Northwood High School is a public high school located in Saltville, Virginia. The school serves about 300 students in grades 9 to 12 in the Smyth County Public Schools system. The school operates on a 4x4 block schedule and has many goals in place to improve the achievement of students on Virginia Standards of Learning exams.

The school opened in 1957 as R. B. Worthy High School. In 1987, Northwood High School was formed when R. B. Worthy and Rich Valley High Schools were consolidated due to declining enrollment. The school is fed by Northwood Middle School, which, in turn, is fed by Saltville Elementary School and Rich Valley Elementary School.

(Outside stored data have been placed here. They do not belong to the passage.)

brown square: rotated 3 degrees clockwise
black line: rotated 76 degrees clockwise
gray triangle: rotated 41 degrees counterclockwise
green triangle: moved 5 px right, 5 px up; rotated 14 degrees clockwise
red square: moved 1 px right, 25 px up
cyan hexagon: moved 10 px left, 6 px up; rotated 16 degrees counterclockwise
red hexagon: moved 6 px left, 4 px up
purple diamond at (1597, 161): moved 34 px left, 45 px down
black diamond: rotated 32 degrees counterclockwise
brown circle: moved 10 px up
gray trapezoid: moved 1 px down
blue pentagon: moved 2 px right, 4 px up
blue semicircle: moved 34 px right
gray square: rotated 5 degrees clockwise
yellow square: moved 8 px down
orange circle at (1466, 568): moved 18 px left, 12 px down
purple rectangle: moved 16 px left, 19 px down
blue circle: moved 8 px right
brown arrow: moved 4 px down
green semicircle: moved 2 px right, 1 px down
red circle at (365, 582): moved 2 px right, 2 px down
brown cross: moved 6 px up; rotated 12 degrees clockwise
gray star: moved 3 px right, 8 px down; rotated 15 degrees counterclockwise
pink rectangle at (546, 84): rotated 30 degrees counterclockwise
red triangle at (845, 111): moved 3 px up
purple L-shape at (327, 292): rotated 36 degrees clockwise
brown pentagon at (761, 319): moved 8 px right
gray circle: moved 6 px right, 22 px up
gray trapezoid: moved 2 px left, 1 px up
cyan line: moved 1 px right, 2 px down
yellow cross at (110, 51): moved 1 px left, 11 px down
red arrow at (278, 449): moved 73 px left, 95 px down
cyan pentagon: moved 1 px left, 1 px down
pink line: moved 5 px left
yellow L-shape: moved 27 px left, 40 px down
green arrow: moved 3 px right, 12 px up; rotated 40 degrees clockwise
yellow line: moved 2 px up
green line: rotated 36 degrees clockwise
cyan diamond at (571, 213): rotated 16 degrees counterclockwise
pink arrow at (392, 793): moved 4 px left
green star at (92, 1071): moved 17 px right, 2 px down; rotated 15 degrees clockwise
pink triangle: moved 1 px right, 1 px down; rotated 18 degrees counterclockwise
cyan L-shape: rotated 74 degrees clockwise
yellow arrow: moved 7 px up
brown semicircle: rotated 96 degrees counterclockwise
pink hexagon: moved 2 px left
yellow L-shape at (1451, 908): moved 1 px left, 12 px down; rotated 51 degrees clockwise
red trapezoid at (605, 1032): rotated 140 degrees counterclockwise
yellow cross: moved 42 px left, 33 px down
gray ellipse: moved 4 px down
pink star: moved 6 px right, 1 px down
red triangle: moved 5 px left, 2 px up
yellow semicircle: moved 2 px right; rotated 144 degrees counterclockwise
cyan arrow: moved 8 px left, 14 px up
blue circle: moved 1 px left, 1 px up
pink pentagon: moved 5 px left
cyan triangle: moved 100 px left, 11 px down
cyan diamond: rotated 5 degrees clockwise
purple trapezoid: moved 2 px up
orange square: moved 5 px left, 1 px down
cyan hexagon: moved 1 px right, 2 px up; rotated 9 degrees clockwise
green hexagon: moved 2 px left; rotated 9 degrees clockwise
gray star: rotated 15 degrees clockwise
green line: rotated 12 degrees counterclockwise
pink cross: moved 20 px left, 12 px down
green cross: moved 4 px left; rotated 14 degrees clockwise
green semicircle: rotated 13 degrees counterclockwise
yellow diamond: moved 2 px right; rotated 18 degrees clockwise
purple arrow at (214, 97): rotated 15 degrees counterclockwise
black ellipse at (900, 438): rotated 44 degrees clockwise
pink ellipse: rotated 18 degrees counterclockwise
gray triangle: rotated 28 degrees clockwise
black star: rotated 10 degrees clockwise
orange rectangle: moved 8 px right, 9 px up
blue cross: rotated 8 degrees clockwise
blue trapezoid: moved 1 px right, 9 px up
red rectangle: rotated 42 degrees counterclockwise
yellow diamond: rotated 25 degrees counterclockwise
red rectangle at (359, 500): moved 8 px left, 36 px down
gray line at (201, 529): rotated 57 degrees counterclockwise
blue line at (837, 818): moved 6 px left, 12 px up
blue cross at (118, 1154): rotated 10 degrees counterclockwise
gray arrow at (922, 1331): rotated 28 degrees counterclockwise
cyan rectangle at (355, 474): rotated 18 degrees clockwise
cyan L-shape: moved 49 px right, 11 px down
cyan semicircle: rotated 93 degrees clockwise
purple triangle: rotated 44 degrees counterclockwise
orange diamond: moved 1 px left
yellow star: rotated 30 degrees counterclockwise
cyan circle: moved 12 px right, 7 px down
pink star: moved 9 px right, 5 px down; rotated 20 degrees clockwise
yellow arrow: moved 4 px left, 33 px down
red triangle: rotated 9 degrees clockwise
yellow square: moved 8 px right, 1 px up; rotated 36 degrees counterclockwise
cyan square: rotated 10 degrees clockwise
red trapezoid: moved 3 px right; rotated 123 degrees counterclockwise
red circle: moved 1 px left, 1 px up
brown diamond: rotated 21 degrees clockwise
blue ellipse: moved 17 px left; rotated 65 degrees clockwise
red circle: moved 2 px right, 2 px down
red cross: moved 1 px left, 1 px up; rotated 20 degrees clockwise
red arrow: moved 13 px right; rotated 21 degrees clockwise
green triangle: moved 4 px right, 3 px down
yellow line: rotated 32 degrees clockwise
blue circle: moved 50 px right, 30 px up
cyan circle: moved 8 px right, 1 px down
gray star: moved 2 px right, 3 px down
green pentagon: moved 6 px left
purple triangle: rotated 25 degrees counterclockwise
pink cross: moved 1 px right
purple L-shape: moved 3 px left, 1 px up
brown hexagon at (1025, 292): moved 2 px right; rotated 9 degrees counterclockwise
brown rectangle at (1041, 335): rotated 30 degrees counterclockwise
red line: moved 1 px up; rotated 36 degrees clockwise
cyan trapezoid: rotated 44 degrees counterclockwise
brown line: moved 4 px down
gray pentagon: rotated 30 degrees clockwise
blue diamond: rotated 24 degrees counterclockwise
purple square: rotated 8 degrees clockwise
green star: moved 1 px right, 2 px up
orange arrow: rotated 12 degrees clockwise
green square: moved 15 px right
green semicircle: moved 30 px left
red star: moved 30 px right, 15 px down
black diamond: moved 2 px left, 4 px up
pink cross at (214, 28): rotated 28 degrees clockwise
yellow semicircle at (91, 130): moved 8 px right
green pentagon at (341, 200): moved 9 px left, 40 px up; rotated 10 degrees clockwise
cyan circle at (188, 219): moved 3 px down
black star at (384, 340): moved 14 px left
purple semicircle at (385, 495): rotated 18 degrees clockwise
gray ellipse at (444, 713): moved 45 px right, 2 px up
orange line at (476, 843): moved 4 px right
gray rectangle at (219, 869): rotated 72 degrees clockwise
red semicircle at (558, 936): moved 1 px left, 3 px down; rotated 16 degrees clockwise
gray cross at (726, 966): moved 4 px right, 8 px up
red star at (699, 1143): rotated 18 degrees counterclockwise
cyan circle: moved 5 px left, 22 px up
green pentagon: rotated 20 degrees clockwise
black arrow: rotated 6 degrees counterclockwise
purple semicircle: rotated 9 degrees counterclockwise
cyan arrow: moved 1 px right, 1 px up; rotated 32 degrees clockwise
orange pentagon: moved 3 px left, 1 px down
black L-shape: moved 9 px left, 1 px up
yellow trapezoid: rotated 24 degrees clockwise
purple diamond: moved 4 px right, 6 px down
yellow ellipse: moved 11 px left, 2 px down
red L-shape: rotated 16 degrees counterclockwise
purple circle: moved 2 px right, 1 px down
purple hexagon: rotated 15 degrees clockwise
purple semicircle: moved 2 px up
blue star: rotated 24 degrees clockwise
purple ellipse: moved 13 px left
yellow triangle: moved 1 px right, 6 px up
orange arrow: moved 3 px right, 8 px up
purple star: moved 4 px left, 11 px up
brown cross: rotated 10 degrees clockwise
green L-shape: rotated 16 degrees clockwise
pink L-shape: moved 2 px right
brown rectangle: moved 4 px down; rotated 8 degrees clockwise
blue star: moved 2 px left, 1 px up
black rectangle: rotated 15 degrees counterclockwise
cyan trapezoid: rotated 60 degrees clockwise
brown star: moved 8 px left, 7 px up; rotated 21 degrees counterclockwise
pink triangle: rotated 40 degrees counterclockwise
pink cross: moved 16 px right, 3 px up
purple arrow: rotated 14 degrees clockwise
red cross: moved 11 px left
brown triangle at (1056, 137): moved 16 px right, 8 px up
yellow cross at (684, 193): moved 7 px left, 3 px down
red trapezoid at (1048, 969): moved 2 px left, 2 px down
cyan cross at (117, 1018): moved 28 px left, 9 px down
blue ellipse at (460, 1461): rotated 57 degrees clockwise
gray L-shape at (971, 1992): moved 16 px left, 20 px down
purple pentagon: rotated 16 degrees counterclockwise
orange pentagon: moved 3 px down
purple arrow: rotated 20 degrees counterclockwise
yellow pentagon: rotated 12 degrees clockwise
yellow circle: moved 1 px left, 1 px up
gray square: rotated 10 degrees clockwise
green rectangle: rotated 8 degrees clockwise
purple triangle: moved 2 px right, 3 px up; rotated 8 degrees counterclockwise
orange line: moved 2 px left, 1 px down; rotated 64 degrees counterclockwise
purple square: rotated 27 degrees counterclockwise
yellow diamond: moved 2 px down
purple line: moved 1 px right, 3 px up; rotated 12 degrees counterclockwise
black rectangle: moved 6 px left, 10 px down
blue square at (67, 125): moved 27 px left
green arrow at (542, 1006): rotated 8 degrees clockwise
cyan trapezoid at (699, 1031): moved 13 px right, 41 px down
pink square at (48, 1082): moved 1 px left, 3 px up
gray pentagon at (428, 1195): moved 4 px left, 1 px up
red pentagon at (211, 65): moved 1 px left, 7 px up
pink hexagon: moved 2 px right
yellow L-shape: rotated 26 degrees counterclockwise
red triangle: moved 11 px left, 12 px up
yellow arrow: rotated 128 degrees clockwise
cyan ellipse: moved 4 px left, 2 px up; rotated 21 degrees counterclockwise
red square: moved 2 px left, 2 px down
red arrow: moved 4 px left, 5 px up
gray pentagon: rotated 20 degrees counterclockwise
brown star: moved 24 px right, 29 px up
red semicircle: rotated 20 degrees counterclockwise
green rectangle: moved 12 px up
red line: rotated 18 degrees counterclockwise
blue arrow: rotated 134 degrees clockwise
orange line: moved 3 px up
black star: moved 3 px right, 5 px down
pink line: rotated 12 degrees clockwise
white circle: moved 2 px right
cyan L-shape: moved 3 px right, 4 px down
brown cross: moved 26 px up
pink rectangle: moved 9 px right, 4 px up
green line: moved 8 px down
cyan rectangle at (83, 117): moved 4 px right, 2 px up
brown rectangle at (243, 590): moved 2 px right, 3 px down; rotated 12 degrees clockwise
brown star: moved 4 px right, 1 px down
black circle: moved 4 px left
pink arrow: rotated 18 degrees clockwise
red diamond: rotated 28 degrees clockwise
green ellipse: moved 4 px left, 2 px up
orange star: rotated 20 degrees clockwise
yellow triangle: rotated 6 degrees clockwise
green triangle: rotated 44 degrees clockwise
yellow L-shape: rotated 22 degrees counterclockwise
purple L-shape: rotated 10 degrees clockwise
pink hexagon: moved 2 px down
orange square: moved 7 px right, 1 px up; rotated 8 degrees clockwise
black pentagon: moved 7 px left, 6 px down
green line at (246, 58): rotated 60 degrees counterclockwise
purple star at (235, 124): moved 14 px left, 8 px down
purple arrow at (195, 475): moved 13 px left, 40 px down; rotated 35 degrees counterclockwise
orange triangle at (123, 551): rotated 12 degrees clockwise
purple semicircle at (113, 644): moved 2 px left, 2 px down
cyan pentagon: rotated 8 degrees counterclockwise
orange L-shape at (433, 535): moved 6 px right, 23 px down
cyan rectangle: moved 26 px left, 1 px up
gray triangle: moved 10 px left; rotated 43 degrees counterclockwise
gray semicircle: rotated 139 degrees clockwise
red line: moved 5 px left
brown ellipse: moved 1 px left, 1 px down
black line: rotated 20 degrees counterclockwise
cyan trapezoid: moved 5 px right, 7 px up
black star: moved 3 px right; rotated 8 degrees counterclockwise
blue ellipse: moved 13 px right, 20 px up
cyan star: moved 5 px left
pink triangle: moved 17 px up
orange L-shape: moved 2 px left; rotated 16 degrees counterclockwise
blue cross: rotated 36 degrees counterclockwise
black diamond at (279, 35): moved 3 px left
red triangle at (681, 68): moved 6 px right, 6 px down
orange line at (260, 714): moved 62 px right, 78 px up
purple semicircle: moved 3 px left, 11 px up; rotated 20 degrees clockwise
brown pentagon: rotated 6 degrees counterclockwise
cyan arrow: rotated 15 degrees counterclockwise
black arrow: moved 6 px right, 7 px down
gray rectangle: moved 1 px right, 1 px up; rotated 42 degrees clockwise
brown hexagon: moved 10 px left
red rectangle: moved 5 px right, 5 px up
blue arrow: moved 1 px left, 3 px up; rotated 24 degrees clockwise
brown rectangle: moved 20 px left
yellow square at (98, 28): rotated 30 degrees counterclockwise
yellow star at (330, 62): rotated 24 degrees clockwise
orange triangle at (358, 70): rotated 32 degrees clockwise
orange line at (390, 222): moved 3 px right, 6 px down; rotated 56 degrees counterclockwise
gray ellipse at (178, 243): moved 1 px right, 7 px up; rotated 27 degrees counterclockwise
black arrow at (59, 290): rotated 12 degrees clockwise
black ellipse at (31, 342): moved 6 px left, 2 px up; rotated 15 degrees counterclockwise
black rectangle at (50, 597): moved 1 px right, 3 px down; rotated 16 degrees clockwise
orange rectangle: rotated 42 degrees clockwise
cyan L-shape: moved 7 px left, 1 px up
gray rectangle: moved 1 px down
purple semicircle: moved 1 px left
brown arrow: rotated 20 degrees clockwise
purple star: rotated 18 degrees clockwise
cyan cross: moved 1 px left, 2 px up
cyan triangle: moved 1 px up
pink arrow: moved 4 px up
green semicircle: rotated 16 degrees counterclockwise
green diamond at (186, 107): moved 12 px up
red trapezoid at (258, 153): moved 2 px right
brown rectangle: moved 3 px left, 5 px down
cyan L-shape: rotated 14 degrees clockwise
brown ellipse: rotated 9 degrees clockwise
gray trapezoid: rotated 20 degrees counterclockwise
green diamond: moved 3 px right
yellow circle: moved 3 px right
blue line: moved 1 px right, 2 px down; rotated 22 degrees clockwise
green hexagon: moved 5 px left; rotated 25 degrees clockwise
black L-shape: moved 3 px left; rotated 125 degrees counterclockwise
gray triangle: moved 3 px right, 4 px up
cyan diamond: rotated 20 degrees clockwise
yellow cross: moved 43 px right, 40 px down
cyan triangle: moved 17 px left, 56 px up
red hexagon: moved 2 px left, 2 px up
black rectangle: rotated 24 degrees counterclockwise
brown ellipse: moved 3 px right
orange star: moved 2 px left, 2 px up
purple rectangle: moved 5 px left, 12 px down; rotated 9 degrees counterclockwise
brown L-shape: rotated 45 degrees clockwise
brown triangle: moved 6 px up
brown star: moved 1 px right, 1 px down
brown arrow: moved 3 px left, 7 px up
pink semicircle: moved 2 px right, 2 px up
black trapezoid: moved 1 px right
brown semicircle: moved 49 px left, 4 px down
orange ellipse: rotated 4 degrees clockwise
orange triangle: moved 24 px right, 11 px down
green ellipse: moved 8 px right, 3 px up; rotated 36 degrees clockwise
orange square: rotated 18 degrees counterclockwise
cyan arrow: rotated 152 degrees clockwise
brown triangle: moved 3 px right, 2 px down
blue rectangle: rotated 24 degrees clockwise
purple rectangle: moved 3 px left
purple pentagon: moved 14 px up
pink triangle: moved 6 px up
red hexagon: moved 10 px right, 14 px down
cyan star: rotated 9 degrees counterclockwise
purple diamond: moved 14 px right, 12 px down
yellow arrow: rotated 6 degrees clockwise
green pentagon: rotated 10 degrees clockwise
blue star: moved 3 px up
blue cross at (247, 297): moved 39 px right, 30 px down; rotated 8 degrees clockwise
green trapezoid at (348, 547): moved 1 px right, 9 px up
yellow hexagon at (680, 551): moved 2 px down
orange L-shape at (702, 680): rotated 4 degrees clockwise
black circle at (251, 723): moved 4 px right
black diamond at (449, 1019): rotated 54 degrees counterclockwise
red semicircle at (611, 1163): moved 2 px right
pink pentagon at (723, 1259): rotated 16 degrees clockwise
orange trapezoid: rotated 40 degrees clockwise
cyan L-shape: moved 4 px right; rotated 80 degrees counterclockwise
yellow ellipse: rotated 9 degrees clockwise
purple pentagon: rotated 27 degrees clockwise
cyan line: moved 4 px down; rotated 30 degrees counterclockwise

Northwood's mascot is the black panther, and they are known as The Panthers.

==Athletics==
Northwood High School has a number of athletic programs:

- Football
- Volleyball
- Cheerleading
- Boys and Girls Basketball
- Baseball
- Softball
- Track
- Golf
- Wrestling

State Championships
- Volleyball, 1998
- Girls Basketball, 2016

==Academics==
Northwood is a member of the Southwest Academic Conference.

Championships:
- English - 2004, 2006
- Social Studies - 2003, 2004, 2005, 2006
- All-Around - 2006

==Arts==
Band

The band is known as the Panther Pride Marching band and consisted of about 20 members as of 2019. It is under the direction of Cameron Robison.

The band has won numerous awards since 2018 including 1st Places in Percussion, Colorguard, and Drum Major. The band also received an "Excellent Rating" at the 2018 VBDOA State Marching Assessment.

The Band's 2025 show is titled "The Reign" with music from "Pictures at an Exhibition" including: Promenade, Baba-Yaga, And the Great Gate of Kiev by Modest Mussorgsky.

Art

Northwood High School offers Art I-V (1-5) and is taught by Tammy Carter.

Theatre

In 2016 Northwood High School placed 1st in the Crooked Road Conference with a play titled "Look Me in the Eye" by Lindsay Price. The class is taught by David Burns.